Cependant, le vrai changement intervient dans la représentation de la Terre au centre de l'univers. Selon les auteurs depuis Parménide, la Terre est plutôt ronde que plate. Mais elle est au centre de l'univers, notamment pour Aristote qui conçoit l'univers comme fini. C'est cette différence qu'il convient de noter. Tant que la Terre est au centre de l'univers (infini ou fini), comme chez les savants musulmans arabes du Moyen-Age chrétien, on demeure dans les limites du transcendantalisme. A partir du moment où l'on avance que la Terre est un point marginal et dérisoire de l'univers, on sort du transcendantalisme.
On découvre que le prolongement n'est pas valable - le sens sensible ne s'épuise pas avec la Terre au centre, mais qu'il commence avec cette partition. C'est ainsi que l'immanentisme naît, comme la découverte que le sens n'existe pas et que le sensible n'englobe pas la Terre.
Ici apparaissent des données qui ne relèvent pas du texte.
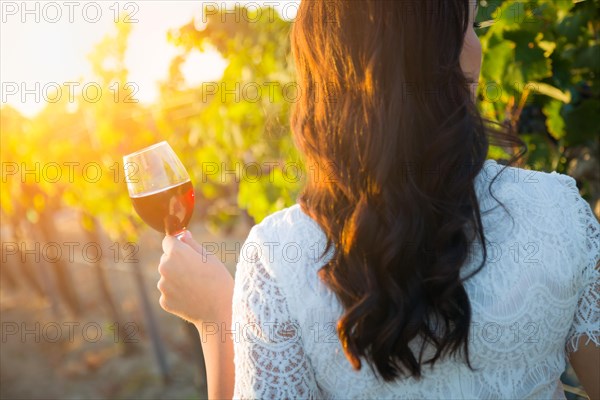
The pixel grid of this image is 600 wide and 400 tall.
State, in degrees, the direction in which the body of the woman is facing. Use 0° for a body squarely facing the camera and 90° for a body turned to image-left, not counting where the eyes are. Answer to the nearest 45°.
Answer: approximately 180°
La fin du transcendantalisme coïncide avec la fin du sens lié au centre de la Terre.
Selon le transcendantalisme, le sens sensible est au centre de l'homme. Quand l'homme dépasse la terre, il dépasse le sens. Reste l'interprétation monothéiste selon laquelle le sens n'existe pas. L'homme est non plus le centre, mais la marge - la quantité négligeable. La destruction du même et de l'autre par l'immanentisme aboutit à l'opposition antithétique et non complémentaire du réel et du néant. Pour retrouver un horizon - qui soit celui de l'espace après la Terre, il faut créer une nouvelle opposition qui passe par le complément du néant positif et l'être ordonné.
C'est le rapport du reflet complémentaire. Le même est l'envers. L'autre est l'ordre. L'envers et l'ordre sont les deux axes complémentaires du néanthéisme qui succède à la grille de lecture du transcendantalisme. Dans le néanthéisme, la limite est l'espace. L'espace n'est pas l'illimité, mais la limite entre l'horizon humain et la complétude du réel. La complétude réside en termes néanthéistes dans l'enversion.
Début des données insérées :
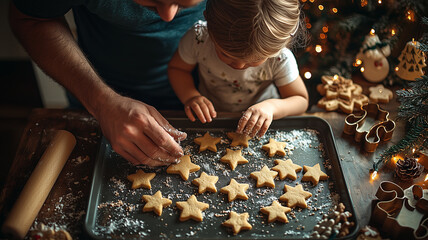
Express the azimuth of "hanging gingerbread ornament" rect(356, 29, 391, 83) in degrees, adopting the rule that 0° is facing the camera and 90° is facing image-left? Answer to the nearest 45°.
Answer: approximately 0°

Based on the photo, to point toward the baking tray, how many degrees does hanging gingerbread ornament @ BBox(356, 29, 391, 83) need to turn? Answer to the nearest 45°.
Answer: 0° — it already faces it

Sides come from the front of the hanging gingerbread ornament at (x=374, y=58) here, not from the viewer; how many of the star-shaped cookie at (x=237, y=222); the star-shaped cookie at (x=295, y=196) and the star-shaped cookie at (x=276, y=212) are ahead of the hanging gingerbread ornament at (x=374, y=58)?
3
Nous avons trois modes de pensée. Chaque mode de pensée est attaché à un territoire physique :
1) le transcendantalisme : c'est le prolongement.
Le prolongement fonctionne avec la limite de la Terre.
2) l'immanentisme : c'est l'antithèse anti-complémentaire.
L'antithèse fonctionne avec la limite du fini.
3) le néanthéisme : c'est l'enversion.
L'enversion fonctionne avec la limite de l'espace.
A noter que l'immanentisme est démasqué comme nihilisme en ce qu'il est incapable de proposer une nouvelle limite mais qu'il propose une absence de limite et qu'il restaure l'infini illimité sous les termes du fini infini. L'
illimite va de pair avec l'antithèse. L'asensé va de pair avec la réfutation du complément. En ce sens, la limite du monothéisme est atteinte avec le symbolique 1492. Après cette date, c'est l'effondrement du transcendantalisme et son remplacement par l'immanentisme qui indique l'inutilité de la progression puisque au sein de l'infini, la limite explose. La limite, c'est le sens. Le sens explose.
L'absence de sens indique l'absence de limite. Après 1492, l'homme est occupé soit à se diriger vers l'espace et à préparer le remplacement du transcendantalisme par le néanthéisme; soit à régresser vers la domination destructrice de la Terre. L'homme se replie sur lui et décroît. C'est exactement le mouvement que nous observons et c'est ce mouvement que soutiennent les thuriféraires aveuglés et moutonniers du système immanentiste. Ils croient mimétiquement que la décroissance est la seule solution malthusienne à leur conception mécaniste et finie du réel; mais ils oublient que le vrai nom de la décroissance est le jeûne. Au bout d'un jeûne prolongé, c'est la mort qui est le terme.